Motive to release suspects

West Java police chief Anton Charliyan said they believe the motive behind the attack was to force the release of prisoners held by the police anti-terror unit.

"The motive is to free suspects that are in Densus (Indonesia's anti-terrorism unit) custody," Charliyan told reporters. It was not immediately clear if the suspect had acted alone.

Indonesian police

The attacker was killed after a one-hour standoff in a building belonging to local authorities

"Preliminary information shows that he was apparently under the monitoring of the anti-terror squad as he was suspected of links to an alleged extremist group," Charliyan said.

Asked which network the attacker was from, the police chief said there is a "possibility of JAD."

Jemaah Ansharut Daulah (JAD) is an umbrella organization that Indonesian authorities estimate includes hundreds of "Islamic State" (IS) sympathizers in Indonesia.

Fight against 'IS'

Indonesia, a secular state with the world's largest Muslim population, has long struggled with Islamic militancy.

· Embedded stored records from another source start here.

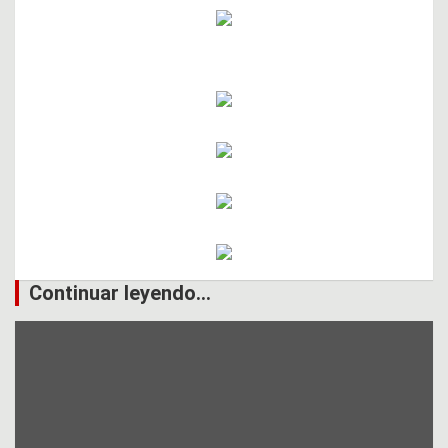
Continuar leyendo...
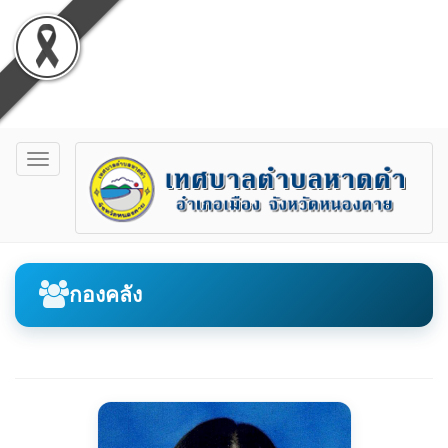
Toggle
navigation
กองคลัง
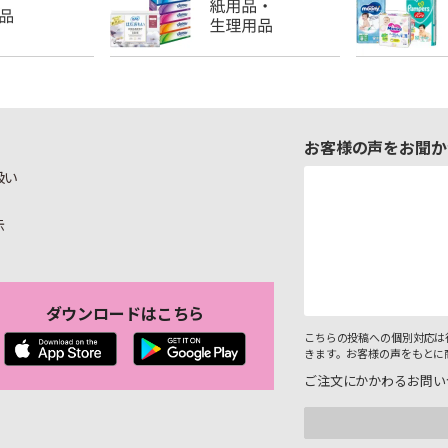
お客様の声をお聞か
扱い
示
ダウンロードはこちら
こちらの投稿への個別対応は
きます。お客様の声をもとに
ご注文にかかわるお問い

It has suffered a series of attacks in the past 15 years, including the 2002 Bali bombings that killed 202 people, most of whom were foreign tourists.

Despite an ongoing crackdown which has successfully weakened the most dangerous networks, the emergence of IS has proved to be a potent new rallying cry for the country's radicals with hundreds having flocked to the Middle East in recent years to fight alongside the jihadists.

Following several botched or foiled attacks, however, analysts say that many Indonesian militants lack the capacity to launch a serious attack.